Bringing the learning home (Australian Learning & Teaching Council)

Airport and Mountains

Lets start at the beginning – the always enjoyable flight from Perth to Europe.  The best part of the journey was probably wondering around Dubai Airport in a sleep-deprived haze taking photos.  Mirrors, lights and green plastic-looking plants.  Lets not forgot the compelling shopping experience that Dubai offers.  All the alcohol, cigarettes and perfume a human could possibly want, in a clean and brightly lit environment.  Nothing like a 12 hour plane ride to leave passengers brain-dead and in perfect consuming form.  Or perhaps it’s the 10% discount that you can only find at an airport.

Anyway, 30 hours after leaving home I made it to Vienna.  Naturally I got a little lost trying finding my flat.  After a train, a few metros and a fair amount of walking I found it. Unfortunately the pin for a safe that I was instructed to use to retrieve my room key didn’t work.  Even after 50 tries. On the 51st attempt I decided to accept the fact that I wasn’t getting into my room and I should probably find a hostel.  I walked for about half hour in a direction where I thought I might find some internet and beer (I was pretty thirsty by now).  I found a nice beer garden and managed to find a hostel easily enough.  It was a very enjoyable beer. Got the last bed at the hostel and had a very satisfying slumber.


One day later I was sitting in a train heading to Villach in the Southern Austrian Alps.  I had organised to work on a small organic farmstead there, through a program called helpX (  HelpX is network where people can do various kinds of work for food and accommodation, and hopefully have an interesting cultural experience.  I liked the sound of working on this farm in the mountains as it involved cooking with the mother, working in a large vegetable garden, and doing odd jobs around the house and on the farm.  One of the sisters met me at the train station and drove me to the farm.  We drove up and up and up the very narrow and windy mountain roads. The scenery and view became more and more beautiful. I was very impressed with how fast this 18 year old could drive on these roads.  I tried not to think about what would happen if there was a car driving down equally as fast.

View from my window

The family was very lovely, and made me feel very comfortable and at home.  The mother and father had 11 children, ranging from 18 – 30-something years old.  Some of the children worked on the farm, some worked nearby, some were working on the farm for their holidays, and others lived elsewhere and often visited.  So people where constantly coming and going.  My German is very limited, as was their English.  However we found it easy enough to communicate with the few words we knew, hand gestures, and a lot of guess work.  There were two girls from New Zealand also working there, Jess and Darrienne.  As they had been working there for a week they showed me a lot of what I had to do, and taught me the names of the family and friends and what they had learned about them.

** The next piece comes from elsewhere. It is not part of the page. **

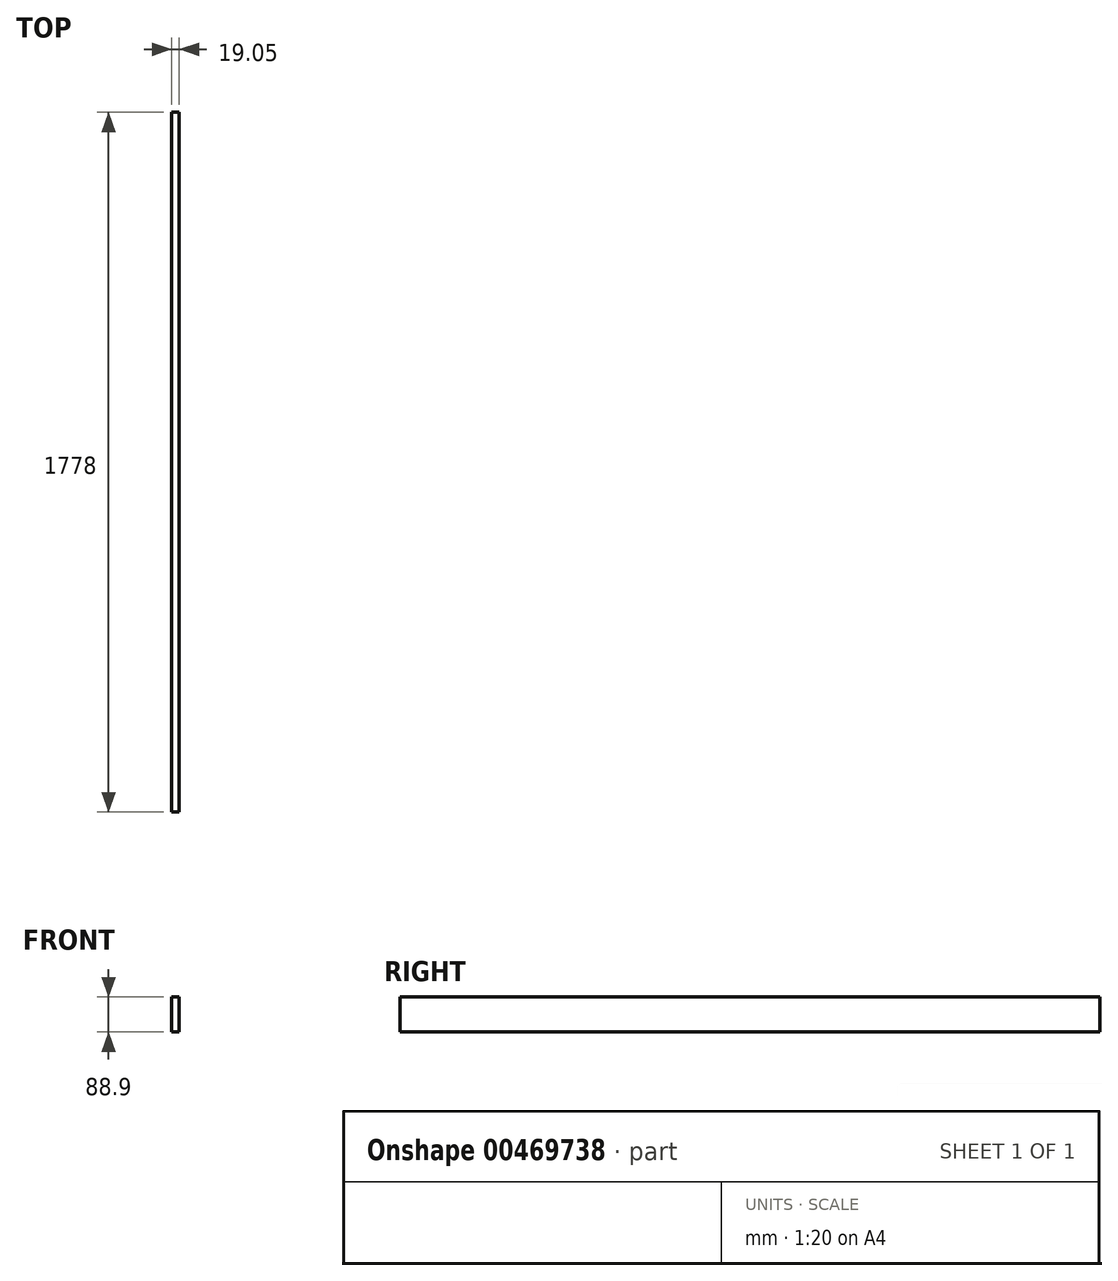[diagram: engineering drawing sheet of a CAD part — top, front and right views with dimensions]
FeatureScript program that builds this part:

Here is a list of some of the jobs that I did:

  • Cleaning up after breakfast and lunch.
  • Feeding the chickens (chickens are my favourite animal).
  • Hanging out the washing.
  • Collecting plums off the ground while Elizabeth (the mother) hit the tree with a stick like a madman.  Tried not to get stung by the millions of wasps.  Pitting, and slicing big pots of plums in the sunshine. Then turning them into jam.
  • Making other preserves like pickles; and cutting and freezing herbs and vegetables for the winter.
  • Helping make bread in the wooden bread oven.
  • Cleaning the cellars, and emptying all the ash from the wood ovens.
  • Collecting vegetables and weeding the veggie garden
  • Helping with the potato harvest.
  • Cooking lunch.  I cooked lunch for everyone a few times, and other times I helped the mother.  It was so fun being able to go to the veggie garden to pick all the things I needed – pumpkin, silver-beet, carrots, leeks, onion, zucchini, peas, raspberries, basil, parsley..
  • Baking cakes. That was more for fun.
  • Helping Heinz (the father) move wood from one part of the farm to another.
  • Helping make silage bails.  That involved using long wooden rakes to collect the cut grass from the steep slopes and around trees so a tractor could collect it. Then another tractor was used to compact it. Then another machine was used to wrap the bails in plastic.  I got to ride in the tractor the whole time. And I even got to try and drive the tractor.

        Fun with Plums

Grass Mounds for Silage Bails

Milk Separator

Weeding in the Veggie Garden

The ‘work’ on the farm was very enjoyable and only occupied a few hours of my day.  That left lots of time to go on mountain walks, lake swims, lying in the sun, reading.. We would often get taken along to random places, we would hop into a car and find out where we were going once we got there.  Once it was a massive European annual Harley Davidson Festival. Random.  Another time it was a journey through the mountains, across the boarder to Slovenia, to buy cheap capsicums.  During the process we went in and out of 3 different cars. We were in Slovenia for about 20 minutes.  Some nights we went out drinking with the boys to bars in nearby villages.  Other nights we had bonfires and bbqs, and would sit around the fire drinking beers, waiting for the moon to pop up over the mountains.  Life was sweet in the mountains.

Afritz am See for an afternoon swim

Afternoon Coffee

Me happy in the mountains


– Betty


2 responses

  1. tonialeannegray

    What a beautiful narrative of your study abroad experience. From the Dubai airport to an organic farm in the Southern Austrian Alps. The photos are extraordinary. You look like Heidi in the Swiss Alps!!! The landscape is a far cry from Perth … and the semi arid terrain.

    Lucky the two NZ girls were on the farm before you — obviously made the transition much easier.

    When does University start? Another blog on the horizon I hope???

    Truly appreciate this comprehensive post — look forward to more.


    October 10, 2011 at 10:16 am

  2. warhawki

    Brilliant, no mention of puddle slides. Guess that’ll be in the next one!